Under these circumstances, how do you find your way out? This is where you can’t simply point out how bad your opponents are; you need solutions. That’s why 2022 has been declared by Helga Zepp-LaRouche as the “Year of Lyndon LaRouche.” The 100th anniversary of his birth, and a celebration of the ideas, the richness of his interventions to present alternatives including the alternatives needed to overcome the disastrous collapse of the physical economy, going back to his banking reform proposal a new Glass-Steagall and a Hamiltonian credit bank, investment in new platforms of infrastructure, and investment in research and development at the frontiers of science. This is what should be on the agenda ultimately in the dialogue between Western countries and Russia, and Western countries and China. This is on the agenda in Russia and China. In the West, the agenda is the Green New Deal and the Great Reset, which, if they are successfully implemented, will create more of an impulse toward war than we already have.

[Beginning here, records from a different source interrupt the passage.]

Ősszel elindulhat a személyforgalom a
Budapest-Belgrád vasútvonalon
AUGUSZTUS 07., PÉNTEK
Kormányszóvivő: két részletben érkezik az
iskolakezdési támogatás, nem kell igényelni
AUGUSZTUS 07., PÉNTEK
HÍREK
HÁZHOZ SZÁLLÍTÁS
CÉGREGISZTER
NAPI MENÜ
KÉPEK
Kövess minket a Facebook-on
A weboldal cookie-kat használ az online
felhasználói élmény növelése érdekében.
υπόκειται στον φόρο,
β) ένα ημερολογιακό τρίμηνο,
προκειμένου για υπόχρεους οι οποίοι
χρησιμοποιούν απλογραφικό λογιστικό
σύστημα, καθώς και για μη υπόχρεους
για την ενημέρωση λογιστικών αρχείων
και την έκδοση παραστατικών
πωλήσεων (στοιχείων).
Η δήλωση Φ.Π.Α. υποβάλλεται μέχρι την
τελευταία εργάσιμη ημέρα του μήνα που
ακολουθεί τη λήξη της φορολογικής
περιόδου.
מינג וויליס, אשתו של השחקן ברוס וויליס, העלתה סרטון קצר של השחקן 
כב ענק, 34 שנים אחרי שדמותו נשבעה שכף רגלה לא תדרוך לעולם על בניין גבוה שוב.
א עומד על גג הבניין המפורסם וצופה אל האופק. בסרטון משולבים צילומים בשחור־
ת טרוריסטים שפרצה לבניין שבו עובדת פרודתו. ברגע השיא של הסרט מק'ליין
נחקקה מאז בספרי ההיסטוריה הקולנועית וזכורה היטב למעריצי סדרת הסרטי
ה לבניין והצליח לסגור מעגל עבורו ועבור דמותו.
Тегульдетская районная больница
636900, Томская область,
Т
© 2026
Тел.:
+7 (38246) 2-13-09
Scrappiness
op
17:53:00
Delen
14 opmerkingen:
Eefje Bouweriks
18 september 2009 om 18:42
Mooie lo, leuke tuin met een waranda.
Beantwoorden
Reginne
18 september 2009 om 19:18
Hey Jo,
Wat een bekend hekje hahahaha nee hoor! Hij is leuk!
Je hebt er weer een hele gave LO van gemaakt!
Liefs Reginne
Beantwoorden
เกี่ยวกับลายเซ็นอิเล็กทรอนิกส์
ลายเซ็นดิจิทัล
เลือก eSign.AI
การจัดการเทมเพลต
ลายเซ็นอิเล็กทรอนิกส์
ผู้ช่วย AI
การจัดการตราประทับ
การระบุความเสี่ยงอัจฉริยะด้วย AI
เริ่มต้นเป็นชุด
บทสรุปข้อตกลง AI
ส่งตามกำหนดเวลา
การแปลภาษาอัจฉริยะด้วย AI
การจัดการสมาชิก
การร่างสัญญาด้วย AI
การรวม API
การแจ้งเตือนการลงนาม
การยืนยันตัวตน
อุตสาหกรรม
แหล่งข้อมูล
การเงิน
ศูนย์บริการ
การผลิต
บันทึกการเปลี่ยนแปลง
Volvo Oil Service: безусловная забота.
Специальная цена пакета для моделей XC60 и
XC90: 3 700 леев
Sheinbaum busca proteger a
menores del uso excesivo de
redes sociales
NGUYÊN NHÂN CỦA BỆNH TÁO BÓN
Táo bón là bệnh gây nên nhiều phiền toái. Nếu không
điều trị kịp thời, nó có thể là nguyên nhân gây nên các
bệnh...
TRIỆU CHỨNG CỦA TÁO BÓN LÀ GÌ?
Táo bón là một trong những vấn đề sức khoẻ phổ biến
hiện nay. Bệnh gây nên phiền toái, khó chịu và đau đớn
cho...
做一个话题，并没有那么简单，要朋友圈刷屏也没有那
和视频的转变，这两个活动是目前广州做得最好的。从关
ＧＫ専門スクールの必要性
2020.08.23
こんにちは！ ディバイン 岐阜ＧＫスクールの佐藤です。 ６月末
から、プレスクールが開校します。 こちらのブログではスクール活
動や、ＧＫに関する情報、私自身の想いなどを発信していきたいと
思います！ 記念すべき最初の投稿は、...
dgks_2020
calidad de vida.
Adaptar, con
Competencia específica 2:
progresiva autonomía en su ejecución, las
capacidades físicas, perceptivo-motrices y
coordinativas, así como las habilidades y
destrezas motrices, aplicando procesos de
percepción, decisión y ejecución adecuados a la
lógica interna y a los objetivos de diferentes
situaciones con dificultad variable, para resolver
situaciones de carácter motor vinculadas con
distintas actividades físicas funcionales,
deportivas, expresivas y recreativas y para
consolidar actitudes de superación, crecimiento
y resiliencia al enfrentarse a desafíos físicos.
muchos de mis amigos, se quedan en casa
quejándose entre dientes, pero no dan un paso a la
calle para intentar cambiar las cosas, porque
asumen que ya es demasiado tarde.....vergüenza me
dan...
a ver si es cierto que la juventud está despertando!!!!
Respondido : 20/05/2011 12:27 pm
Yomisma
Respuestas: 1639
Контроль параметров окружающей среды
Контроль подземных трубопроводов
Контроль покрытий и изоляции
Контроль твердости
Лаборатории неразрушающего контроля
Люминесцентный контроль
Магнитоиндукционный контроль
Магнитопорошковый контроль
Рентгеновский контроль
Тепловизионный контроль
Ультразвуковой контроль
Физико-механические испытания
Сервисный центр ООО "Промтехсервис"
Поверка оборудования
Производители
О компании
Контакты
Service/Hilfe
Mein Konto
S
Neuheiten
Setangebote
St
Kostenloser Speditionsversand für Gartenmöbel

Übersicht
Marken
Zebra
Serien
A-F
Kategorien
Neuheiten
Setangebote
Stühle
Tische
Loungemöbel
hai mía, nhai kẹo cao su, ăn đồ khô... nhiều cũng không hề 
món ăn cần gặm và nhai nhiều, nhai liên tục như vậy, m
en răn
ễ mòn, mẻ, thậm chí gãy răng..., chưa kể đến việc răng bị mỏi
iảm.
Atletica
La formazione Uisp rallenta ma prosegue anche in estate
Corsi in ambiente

So, in reviewing this situation, it’s important to know who’s responsible and what their policies are. But just as important, and probably even more so, is to look at the solutions. In particular, the change in culture. It’s not enough just to say the other side has bad culture. The whole culture of the Western world is terrible. If monkeys could talk, they’d ask how human beings descended so low. But that’s why the other aspect of the LaRouche Year is Classical culture.